In 2013, Primus and Triumph entered into a Share Purchase Agreement (SPA) for the sale to Triumph of two aerospace manufacturing companies owned by Primus for USD$76 million. At the time of sale, both companies were loss-making but financial forecasts provided to Triumph by Primus (and warranted in the SPA as being “honestly and carefully prepared”) projected future profitability. However, following completion, Triumph discovered significant operational and business issues within the companies. They failed to achieve the earnings forecasted and Triumph had to invest USD$85 million to keep them afloat.
In August 2015 Triumph brought a damages claim against Primus alleging that the financial forecasts warranty had been breached. Primus sought to rely on an exclusion in the SPA that excluded liability “to the extent that […] the matter to which the claim relates […] is in respect of lost goodwill”.
At first instance, the Court concluded that Primus was in breach of the warranty. There was no appeal of that decision. Triumph was awarded damages to reflect the USD$15 million difference between what Triumph actually paid for the companies and the lower purchase price they would have paid had the forecasts been properly prepared.
The Court also held that the loss arising from the breach was not “lost goodwill”. The correct construction of “goodwill” was the ordinary legal meaning, not the accounting definition that Primus sought to rely on. The loss arising from the breach was for lost revenues and increased costs. Primus appealed that point.
The Court of Appeal unanimously dismissed Primus’ appeal, agreeing that the correct construction of “loss of goodwill” in the exclusion clause related to loss of business reputation.

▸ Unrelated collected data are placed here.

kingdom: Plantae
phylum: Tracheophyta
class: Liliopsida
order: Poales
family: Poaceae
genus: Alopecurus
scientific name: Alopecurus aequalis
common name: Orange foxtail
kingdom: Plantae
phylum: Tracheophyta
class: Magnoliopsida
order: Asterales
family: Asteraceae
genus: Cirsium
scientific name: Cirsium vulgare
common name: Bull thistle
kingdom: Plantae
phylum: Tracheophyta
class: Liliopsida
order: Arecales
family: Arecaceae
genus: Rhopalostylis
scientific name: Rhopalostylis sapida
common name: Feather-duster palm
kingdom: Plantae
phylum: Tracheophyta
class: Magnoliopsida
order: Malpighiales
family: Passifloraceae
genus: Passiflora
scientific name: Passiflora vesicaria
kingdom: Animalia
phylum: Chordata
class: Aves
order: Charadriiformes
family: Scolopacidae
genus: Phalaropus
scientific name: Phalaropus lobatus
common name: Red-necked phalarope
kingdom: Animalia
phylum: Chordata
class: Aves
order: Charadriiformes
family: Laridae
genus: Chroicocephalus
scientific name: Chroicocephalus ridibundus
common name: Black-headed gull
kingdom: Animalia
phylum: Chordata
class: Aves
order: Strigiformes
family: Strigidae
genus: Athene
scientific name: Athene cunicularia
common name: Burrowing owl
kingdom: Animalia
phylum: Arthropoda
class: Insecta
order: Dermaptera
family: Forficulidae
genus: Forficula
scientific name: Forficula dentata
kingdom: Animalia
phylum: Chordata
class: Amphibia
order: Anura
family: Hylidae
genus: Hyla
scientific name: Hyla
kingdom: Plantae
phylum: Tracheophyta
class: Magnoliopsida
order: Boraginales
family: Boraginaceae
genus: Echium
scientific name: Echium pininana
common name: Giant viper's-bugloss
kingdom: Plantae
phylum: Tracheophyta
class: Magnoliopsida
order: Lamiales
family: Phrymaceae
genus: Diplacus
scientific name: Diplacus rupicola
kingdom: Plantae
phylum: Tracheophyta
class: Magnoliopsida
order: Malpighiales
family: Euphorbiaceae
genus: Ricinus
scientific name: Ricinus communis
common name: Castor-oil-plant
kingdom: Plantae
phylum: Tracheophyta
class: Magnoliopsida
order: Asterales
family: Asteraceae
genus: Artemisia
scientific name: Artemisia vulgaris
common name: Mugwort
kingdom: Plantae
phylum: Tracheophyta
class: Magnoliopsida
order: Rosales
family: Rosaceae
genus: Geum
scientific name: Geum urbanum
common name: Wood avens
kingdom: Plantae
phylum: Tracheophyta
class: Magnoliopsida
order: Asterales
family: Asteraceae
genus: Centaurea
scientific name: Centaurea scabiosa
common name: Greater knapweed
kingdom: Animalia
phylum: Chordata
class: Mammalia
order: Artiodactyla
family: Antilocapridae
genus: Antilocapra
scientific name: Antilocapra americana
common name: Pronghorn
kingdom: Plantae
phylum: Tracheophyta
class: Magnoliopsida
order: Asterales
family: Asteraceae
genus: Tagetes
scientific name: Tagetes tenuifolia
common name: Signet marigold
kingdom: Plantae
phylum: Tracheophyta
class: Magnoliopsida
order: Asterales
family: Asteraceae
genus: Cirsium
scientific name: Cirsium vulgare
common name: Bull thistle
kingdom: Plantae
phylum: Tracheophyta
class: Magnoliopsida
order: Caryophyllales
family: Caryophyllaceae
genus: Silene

The claim was not excluded as it was not “a claim for loss of share value: it was a claim for overpayment as a result of the careless [financial forecasts]. The loss was the difference between the price actually paid, and the lower price which Triumph would have paid if they had known the true position”. The Court of Appeal also set out several useful observations:
- The ordinary legal meaning of “goodwill” is not the same as the accounting definition – the ordinary legal meaning is not synonymous with “value”.
- The use of “goodwill” in other parts of the SPA was consistent with its ordinary legal meaning (for example, the non-compete covenants which were intended to protect reputation).
- Previous case law “overwhelmingly” supported the conclusion that “goodwill” in contracts for the sale of a business refers to “a type of proprietary right representing the reputation, good name and connections of a business” rather than any other technical meaning.
Why is this important?
The English courts are generally reluctant to depart from the ordinary meaning of words used in contracts and will not ascribe an alternative definition (in this case, a technical accounting definition of “goodwill”) unless there is good reason to do so.
Any practical tips?
This case reiterates the need for specific and clear language in contracts, particularly when attempting to limit or exclude liability. If parties wish to assign a meaning to a term which differs from its ordinary (legal) meaning, this must be spelt that out in the contract as clearly as possible (and used consistently within the contract).